Formula and Components
The law is expressed as: A = εlc, where: A is the absorbance (dimensionless), ε (epsilon) is the molar absorptivity coefficient (L mol⁻¹ cm⁻¹), l is the path length (cm), and c is the concentration (mol L⁻¹).
This equation allows us to determine the concentration of an unknown solution by measuring its absorbance, provided that the molar absorptivity and path length are known.

Example Calculation

  • If a solution has a molar absorptivity of 15,000 L mol⁻¹ cm⁻¹, a concentration of 0.00002 mol L⁻¹, and is measured in a 1 cm cuvette, the absorbance would be A = 15000 * 1 * 0.00002 = 0.3.

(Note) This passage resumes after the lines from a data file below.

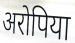
अरोपिया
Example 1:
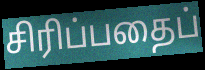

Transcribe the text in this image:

சிரிப்பதைப்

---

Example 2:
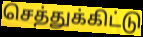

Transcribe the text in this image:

செத்துக்கிட்டு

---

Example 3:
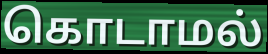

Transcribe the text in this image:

கொடாமல்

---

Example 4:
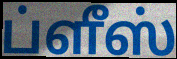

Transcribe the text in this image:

ப்ளீஸ்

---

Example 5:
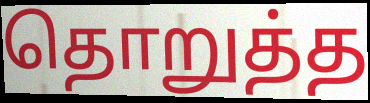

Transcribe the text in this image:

தொறுத்த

Step-by-Step Guide to Using the Calculator

  • Choosing Your Calculation Mode
  • Entering Input Values Correctly
  • Interpreting the Results
Our calculator simplifies the process of working with optical density and the Beer-Lambert law. Here's how to use it effectively:
Step 1: Select Calculation Type
Start by selecting what you want to calculate from the dropdown menu: Optical Density (Absorbance), Transmittance, or Concentration.
Step 2: Provide Known Values
The calculator will show input fields based on your selection. For example, to find absorbance from transmittance, you only need to enter the %T. To find concentration, you'll need absorbance, molar absorptivity, and path length. Fill in the required fields with your data, ensuring you are using the correct units as specified.
Step 3: Calculate and Analyze
Click the 'Calculate' button. The tool will instantly display the result. You can use the 'Reset' button to clear all fields and start a new calculation.

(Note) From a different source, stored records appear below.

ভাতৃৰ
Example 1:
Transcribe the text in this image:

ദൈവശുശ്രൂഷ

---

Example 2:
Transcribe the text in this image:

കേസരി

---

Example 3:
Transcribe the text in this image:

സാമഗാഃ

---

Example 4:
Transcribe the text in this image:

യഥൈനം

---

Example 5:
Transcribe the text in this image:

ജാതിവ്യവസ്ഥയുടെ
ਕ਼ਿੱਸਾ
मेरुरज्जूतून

Real-World Applications of Optical Density

  • Biochemistry and Molecular Biology
  • Environmental Analysis
  • Industrial Quality Control
The measurement of optical density is crucial in many scientific and industrial fields.
Quantifying DNA and Protein
In biochemistry, spectrophotometry is routinely used to determine the concentration of DNA, RNA, and proteins. Nucleic acids absorb UV light maximally at 260 nm, while proteins absorb maximally at 280 nm. By measuring the absorbance at these wavelengths, scientists can quickly quantify these vital biomolecules.
Monitoring Bacterial Growth
In microbiology, the optical density at 600 nm (OD600) is used to estimate the number of bacterial cells in a liquid culture. As bacteria grow, the culture becomes more turbid, scattering more light and thus increasing the measured OD.
Water Quality Testing
Environmental scientists use absorbance to detect and quantify pollutants, such as heavy metals or organic compounds, in water samples.

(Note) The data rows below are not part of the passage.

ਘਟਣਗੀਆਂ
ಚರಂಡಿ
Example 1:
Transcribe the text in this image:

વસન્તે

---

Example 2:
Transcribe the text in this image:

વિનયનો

Common Misconceptions and Correct Methods

  • Absorbance vs. 'Absorption'
  • The 'Usable' Absorbance Range
  • The Importance of a Blank Sample
While powerful, spectrophotometry has nuances that are important to understand for accurate measurements.
Linear Range
The Beer-Lambert law is only linear for a specific range of absorbance values, typically between 0.1 and 1.0. Outside this range, the relationship can become non-linear due to instrumental or chemical effects, leading to inaccurate concentration measurements. Highly concentrated samples should be diluted to fall within this range.
Using a 'Blank'
Before measuring a sample, it is critical to calibrate the spectrophotometer using a 'blank' solution. The blank contains everything that the sample solution contains (e.g., the solvent, the cuvette) except for the substance of interest. This step subtracts the absorbance of the medium itself, ensuring that the final measurement reflects only the absorbance of the analyte.